President Bush, right, shakes hands with Gen. David H. Petraeus, commander of multi-national forces in Iraq, after making remarks at the CENTCOM Coalition Conference at MacDill Air Force Base in Tampa, Fla. Tuesday, May 1, 2007. Adm. William J. Fallon,commander of U.S. Central Command, looks on at center. CLICK FOR LARGE
Isle delegates call Bush veto a mistake
He fails to grasp the reality and is ignoring U.S. citizens, say members of Congress
Disappointed, a huge mistake and "tragic."
Those are the feelings and assessments of Hawaii's congressional delegation of President Bush's veto of a military funding bill that sets a timetable to withdraw troops from Iraq.
Sen.

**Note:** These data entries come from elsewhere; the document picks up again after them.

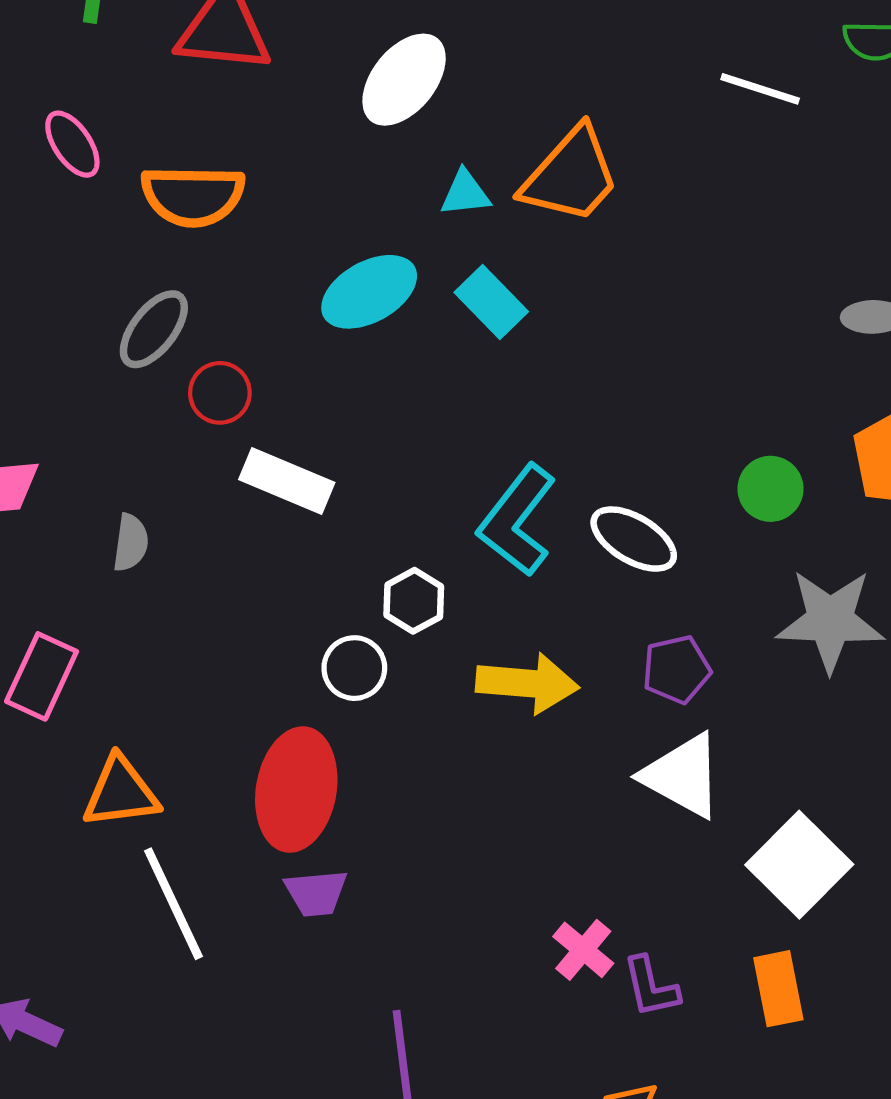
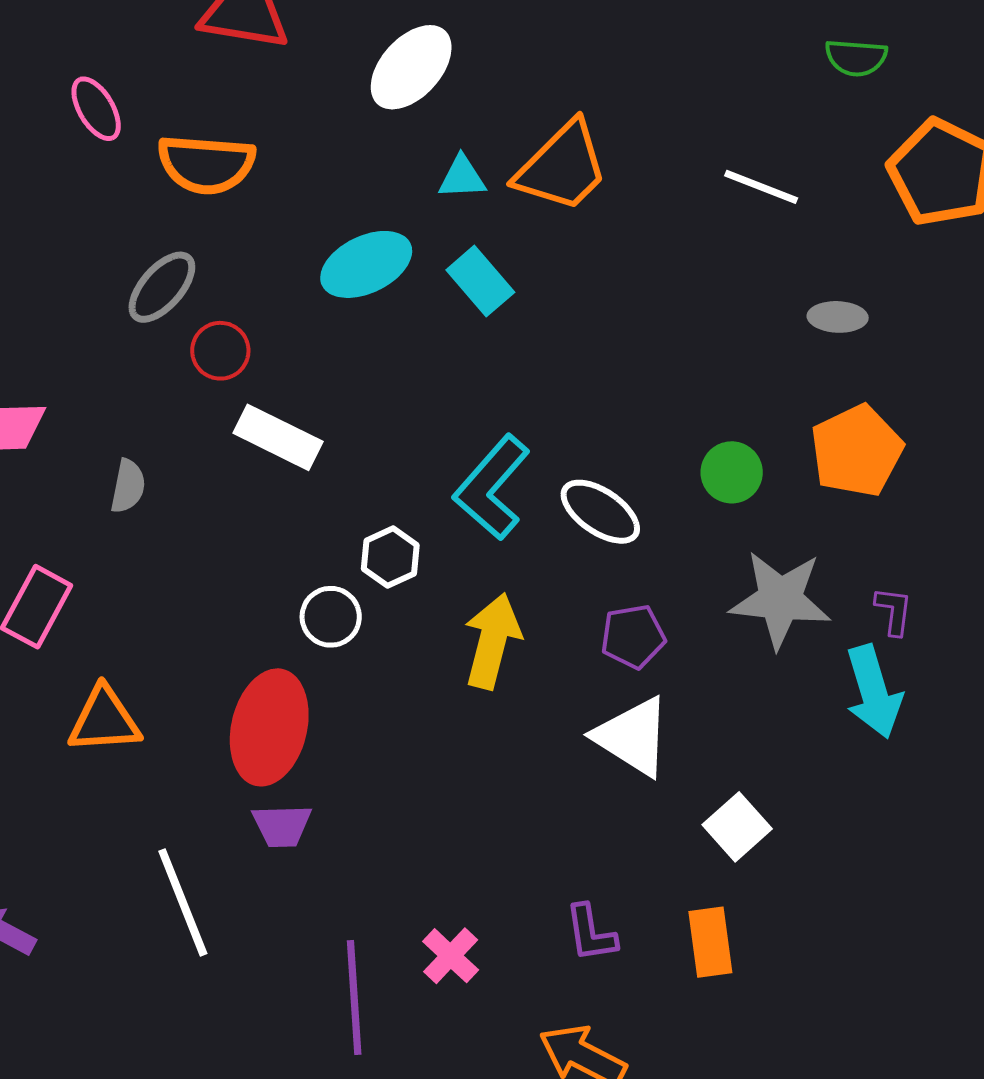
white line: (760, 89) -> (761, 187), moved
yellow arrow: (527, 683) -> (492, 641), turned -84
white square: (799, 865) -> (737, 827), size x0.7
white line: (173, 904) -> (183, 902), moved
pink cross: (583, 950) -> (451, 956), moved

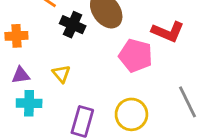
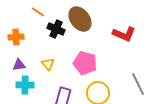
pink pentagon: (136, 56) -> (85, 63), moved

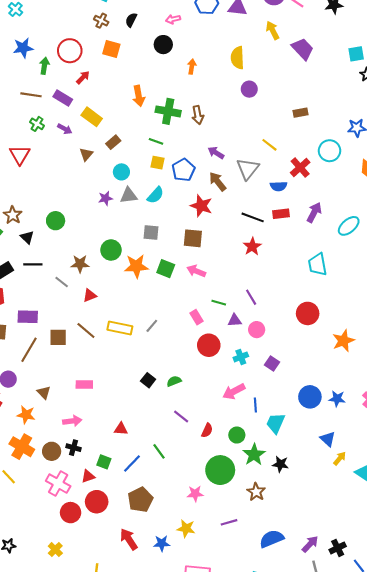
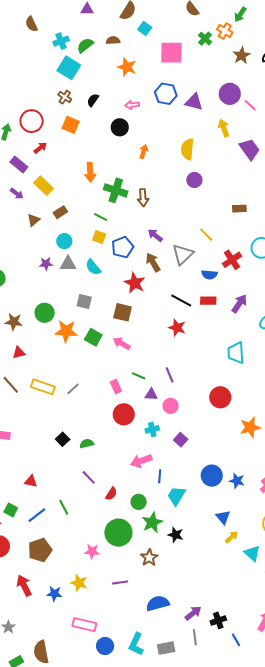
cyan semicircle: (155, 195) -> (93, 267), turned 90
red star: (252, 247) -> (177, 328), turned -30

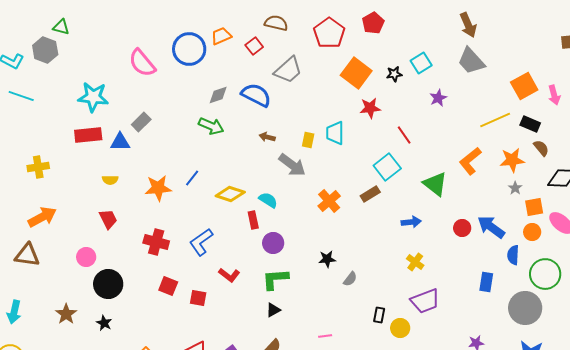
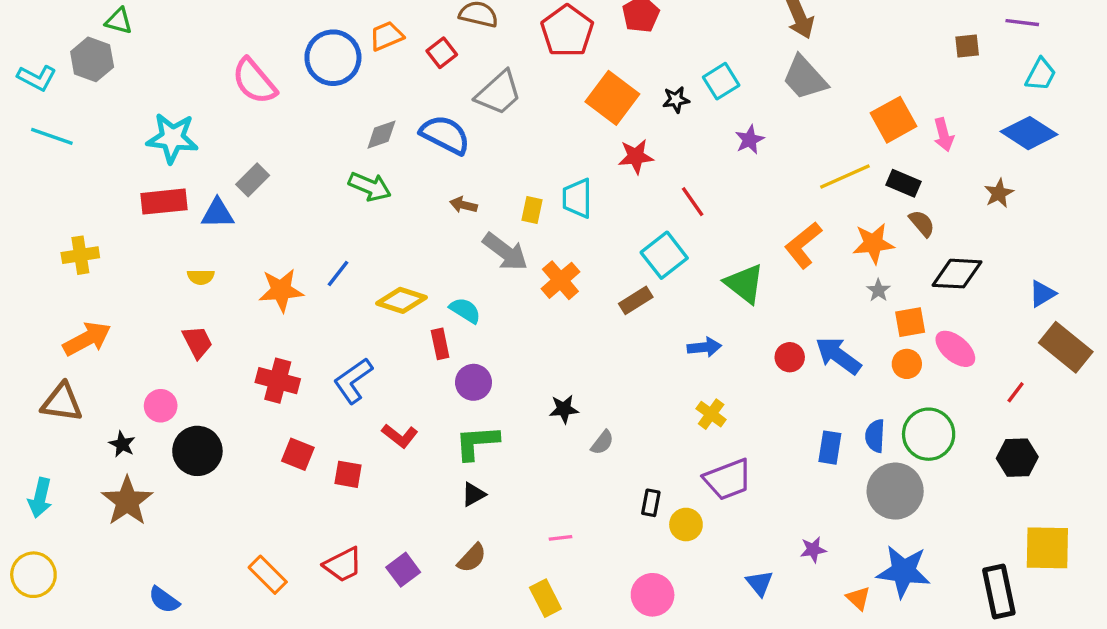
orange cross: (329, 201) -> (560, 280), moved
blue semicircle: (513, 255) -> (875, 436), moved
brown star: (66, 314) -> (127, 501), size x1.4
black star: (104, 323) -> (122, 444), moved

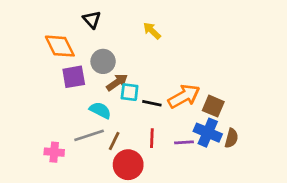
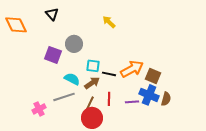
black triangle: (92, 20) -> (52, 14), moved
orange diamond: (60, 46) -> (16, 25), moved
purple square: (74, 77) -> (53, 55), turned 30
brown arrow: (117, 82) -> (92, 83), moved
brown line: (114, 141) -> (90, 103), moved
pink cross: (54, 152) -> (39, 109), turned -32

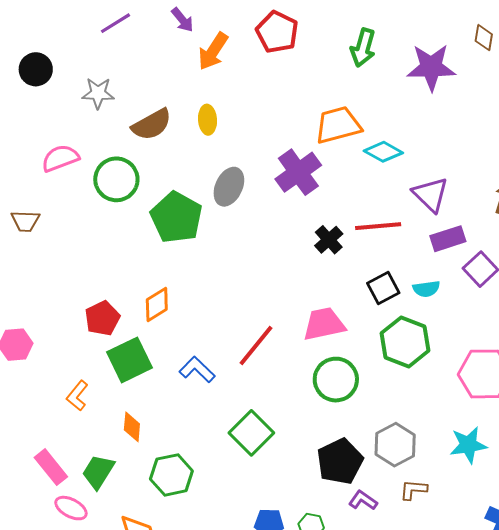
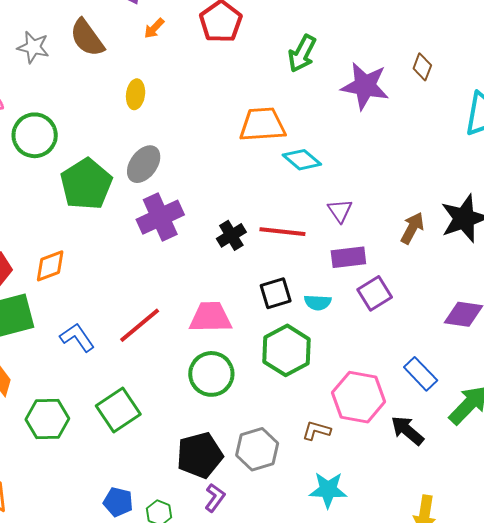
orange arrow: (213, 51) -> (154, 28), size x0.6
brown semicircle: (152, 125) -> (87, 38), moved, turned 72
purple cross: (298, 172) -> (160, 217), moved
purple triangle: (431, 194) -> (340, 211), size x0.7
cyan star: (468, 445) -> (328, 490), moved
green hexagon: (171, 475) -> (47, 419), moved
brown L-shape: (413, 490) -> (316, 430), moved
purple L-shape: (363, 500) -> (215, 498), turned 80

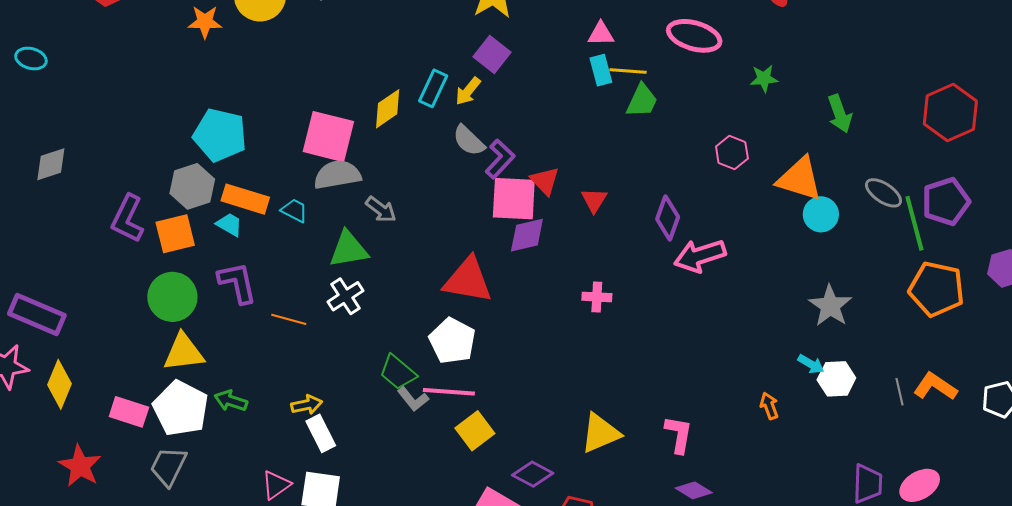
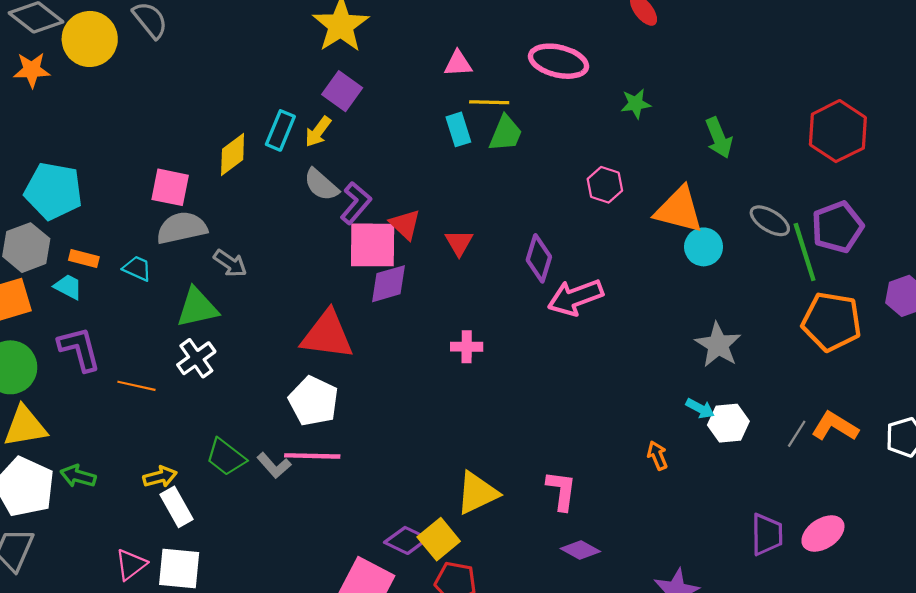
cyan rectangle: (601, 70) -> (458, 129), moved
pink square: (328, 137) -> (170, 187), size x0.7
orange rectangle: (245, 199) -> (84, 259), size x0.6
green trapezoid: (398, 372) -> (226, 457), moved
gray line: (899, 392) -> (797, 434), turned 48
yellow square: (475, 431) -> (439, 539), moved

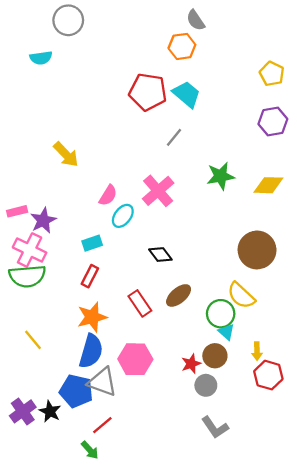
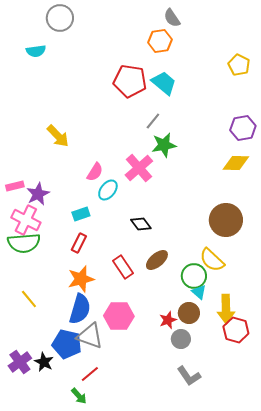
purple hexagon: (273, 121) -> (243, 128), moved
green star: (221, 176) -> (164, 145), moved
yellow arrow: (257, 351) -> (226, 309), size x1.8

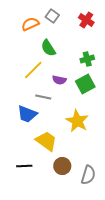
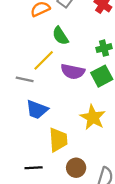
purple semicircle: (59, 80) -> (73, 72), size x1.5
gray line: (43, 97) -> (25, 79), moved
yellow trapezoid: (46, 141) -> (58, 140), turned 50

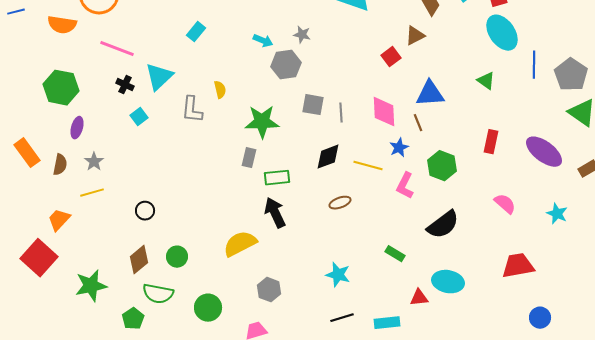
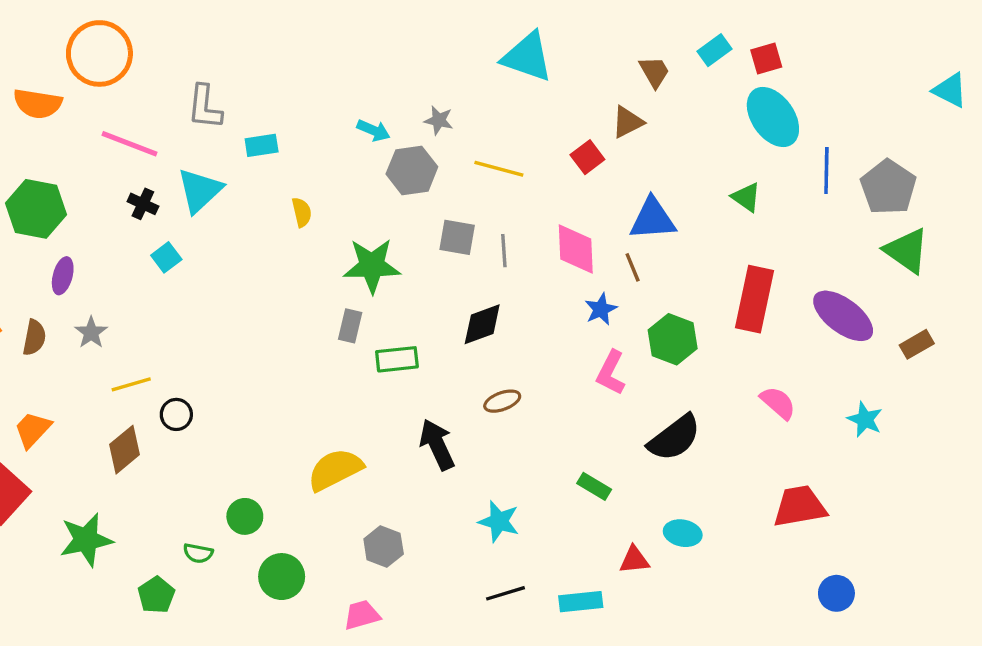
cyan rectangle: (196, 32) -> (262, 145), moved, turned 42
gray L-shape: (192, 110) -> (205, 107), moved
red rectangle: (491, 142) -> (755, 299), size x1.6
yellow line: (368, 166) -> (499, 169), moved
yellow line: (92, 193) -> (131, 384), moved
black arrow: (275, 213) -> (437, 445), moved
green circle: (177, 257) -> (245, 516), moved
brown diamond: (139, 260) -> (125, 450), moved
cyan ellipse: (448, 282) -> (683, 533), size x0.7
green semicircle: (158, 294) -> (198, 553), size x0.6

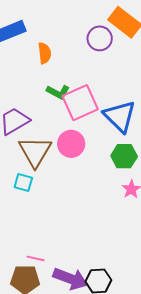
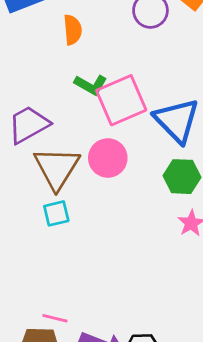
cyan square: (23, 183) -> (56, 213), moved, turned -30

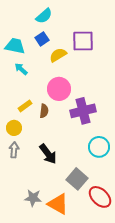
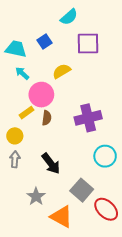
cyan semicircle: (44, 16) -> (69, 17), moved
yellow semicircle: (58, 55) -> (62, 71), moved
pink circle: (59, 89) -> (41, 95), moved
gray star: (33, 198) -> (36, 196), moved, turned 30

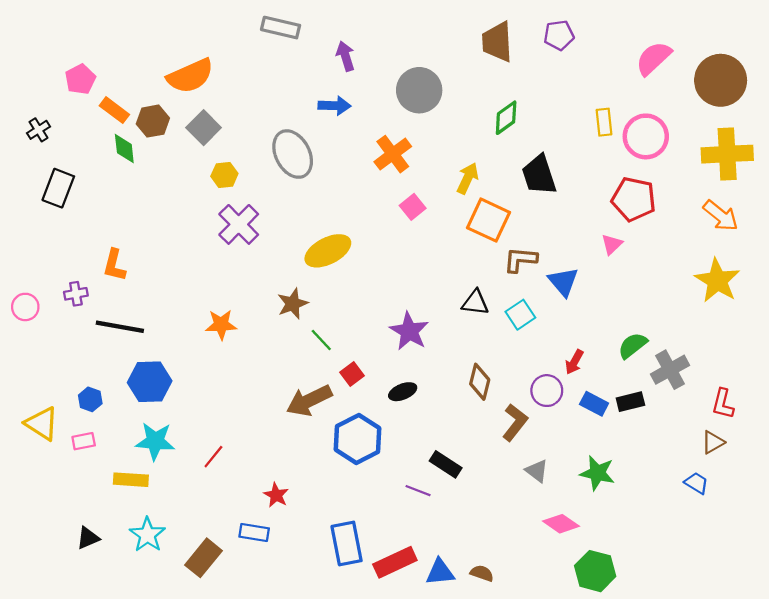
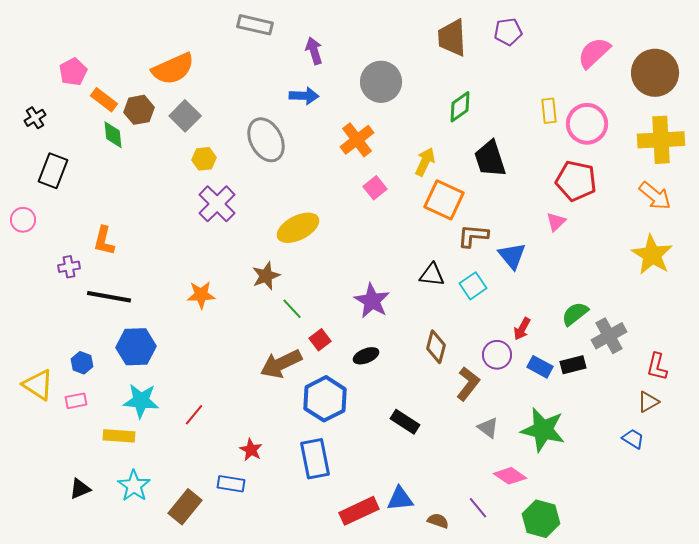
pink circle: (25, 307) -> (23, 220), moved
green star: (597, 473) -> (543, 430), size x1.4
purple line: (418, 491) -> (478, 508), moved, turned 30
blue rectangle: (347, 544) -> (315, 459), moved
blue triangle: (440, 572) -> (400, 499), moved

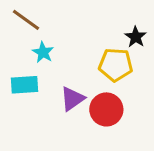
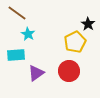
yellow pentagon: (116, 65) -> (75, 42), turned -30
purple triangle: (72, 99) -> (36, 73), moved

Daniel Inouye said he is disappointed the president chose to "stay the course."
"By vetoing this bill -- which sets a goal for withdrawal, not a mandate -- the president is turning his back on the majority of American citizens who want our troops home," he said.
Inouye said the president continues to seek a military solution to a situation that has evolved into a civil war that the Iraqis themselves must end.
Sen. Daniel Akaka calls the veto another huge mistake by the president. He said 100 American troops and hundreds of Iraqis were killed last month because of Bush's failed policies.
"I do not support the president's policy. I support our troops," he said. "And we need to bring our troops back as soon as we can."
Akaka said the United States needs to place the burden of responsibility in the hands of the Iraqis to take care of their own government and urged the president to work with Congress.
Rep. Neil Abercrombie called it "tragic" that four years after the president declared "Mission Accomplished" on the deck of an American aircraft carrier, he still doesn't realize that the Iraq war is one of the greatest geopolitical blunders in U.S. history.
"It is even more tragic that his complete inability to grasp his mistake has come at the price of more than 3,300 American lives," Abercrombie said.
Rep. Mazie Hirono said she is disappointed with the veto but not surprised. She said she expects the congressional leadership to continue to press the political benchmarks the Bush administration set for the Iraqi government in exchange for a continued U.S. military presence.
"There needs to be an end in sight because it's not getting any better," Hirono said. "The surge is not working and more generals are coming out urging a political solution to the situation in Iraq rather than a military one."